■ **Exercise objective**:
Write every line below out again exactly, images omitted.

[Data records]
Content starts
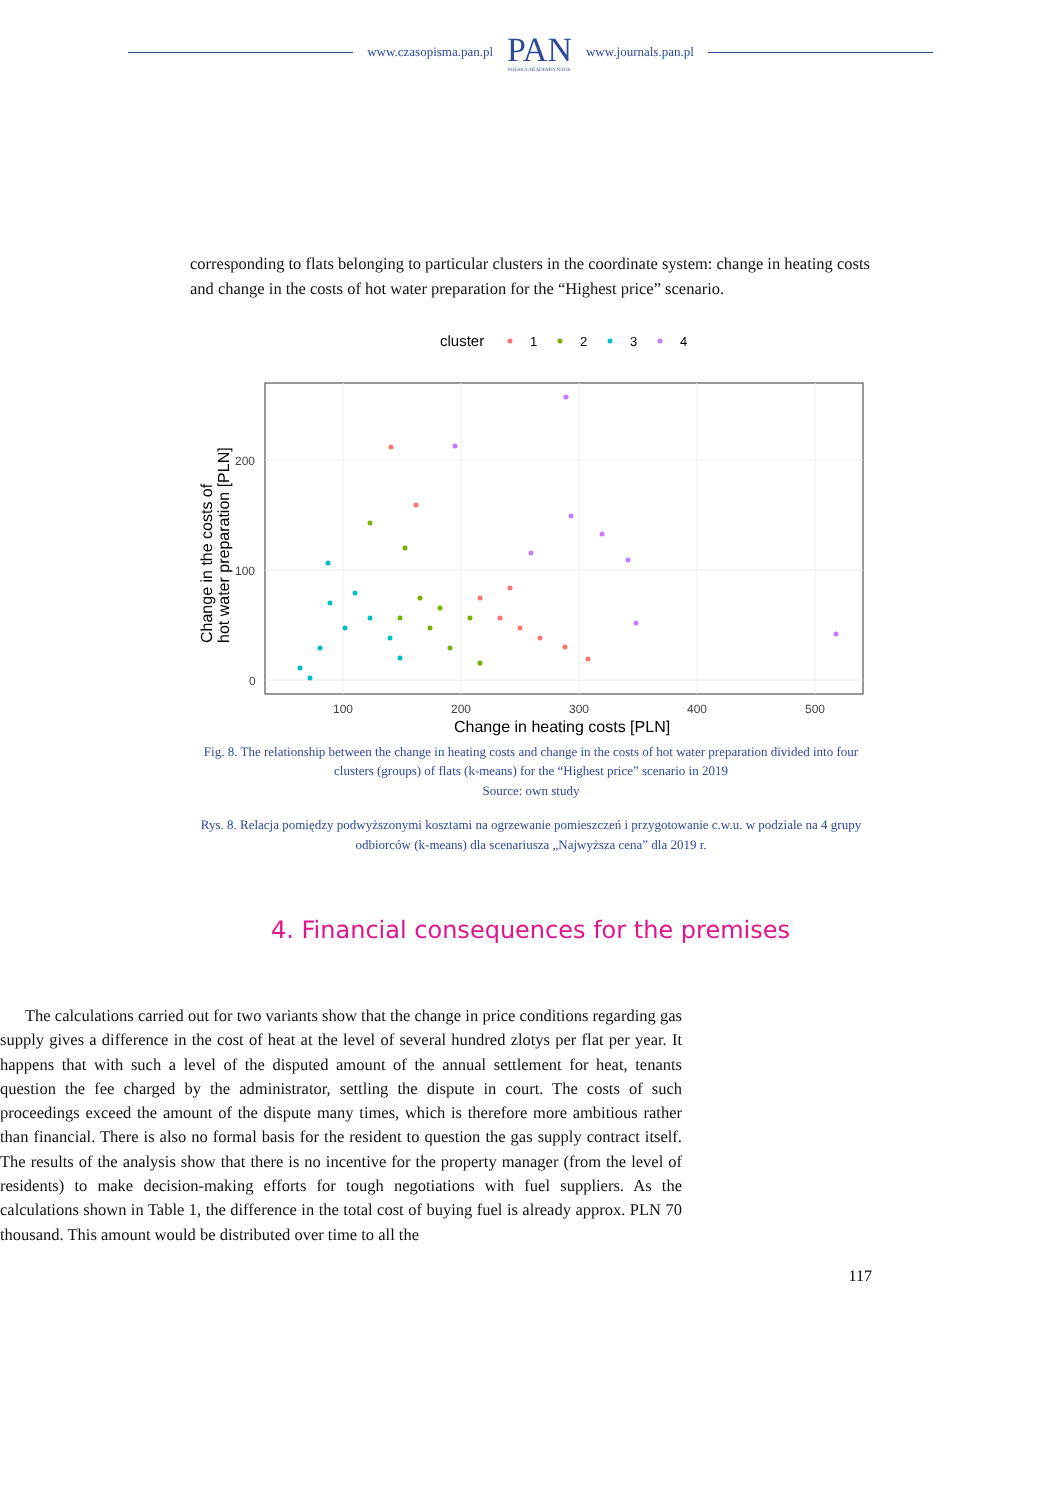www.czasopisma.pan.pl
PAN
POLSKA AKADEMIA NAUK
www.journals.pan.pl
corresponding to flats belonging to particular clusters in the coordinate system: change in heating costs and change in the costs of hot water preparation for the “Highest price” scenario.
cluster
1
2
3
4
100
200
300
400
500
200
100
0
Change in heating costs [PLN]
Change in the costs of
hot water preparation [PLN]
Fig. 8. The relationship between the change in heating costs and change in the costs of hot water preparation divided into four clusters (groups) of flats (k-means) for the “Highest price” scenario in 2019
Source: own study
Rys. 8. Relacja pomiędzy podwyższonymi kosztami na ogrzewanie pomieszczeń i przygotowanie c.w.u. w podziale na 4 grupy odbiorców (k-means) dla scenariusza „Najwyższa cena” dla 2019 r.
4. Financial consequences for the premises
The calculations carried out for two variants show that the change in price conditions regarding gas supply gives a difference in the cost of heat at the level of several hundred zlotys per flat per year. It happens that with such a level of the disputed amount of the annual settlement for heat, tenants question the fee charged by the administrator, settling the dispute in court. The costs of such proceedings exceed the amount of the dispute many times, which is therefore more ambitious rather than financial. There is also no formal basis for the resident to question the gas supply contract itself. The results of the analysis show that there is no incentive for the property manager (from the level of residents) to make decision-making efforts for tough negotiations with fuel suppliers. As the calculations shown in Table 1, the difference in the total cost of buying fuel is already approx. PLN 70 thousand. This amount would be distributed over time to all the
117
Content ends
■ **Your solution**:
www.czasopisma.pan.pl
PAN
POLSKA AKADEMIA NAUK
www.journals.pan.pl
corresponding to flats belonging to particular clusters in the coordinate system: change in heating costs and change in the costs of hot water preparation for the “Highest price” scenario.
cluster
1
2
3
4
100
200
300
400
500
200
100
0
Change in heating costs [PLN]
Change in the costs of
hot water preparation [PLN]
Fig. 8. The relationship between the change in heating costs and change in the costs of hot water preparation divided into four clusters (groups) of flats (k-means) for the “Highest price” scenario in 2019
Source: own study
Rys. 8. Relacja pomiędzy podwyższonymi kosztami na ogrzewanie pomieszczeń i przygotowanie c.w.u. w podziale na 4 grupy odbiorców (k-means) dla scenariusza „Najwyższa cena” dla 2019 r.
4. Financial consequences for the premises
The calculations carried out for two variants show that the change in price conditions regarding gas supply gives a difference in the cost of heat at the level of several hundred zlotys per flat per year. It happens that with such a level of the disputed amount of the annual settlement for heat, tenants question the fee charged by the administrator, settling the dispute in court. The costs of such proceedings exceed the amount of the dispute many times, which is therefore more ambitious rather than financial. There is also no formal basis for the resident to question the gas supply contract itself. The results of the analysis show that there is no incentive for the property manager (from the level of residents) to make decision-making efforts for tough negotiations with fuel suppliers. As the calculations shown in Table 1, the difference in the total cost of buying fuel is already approx. PLN 70 thousand. This amount would be distributed over time to all the
117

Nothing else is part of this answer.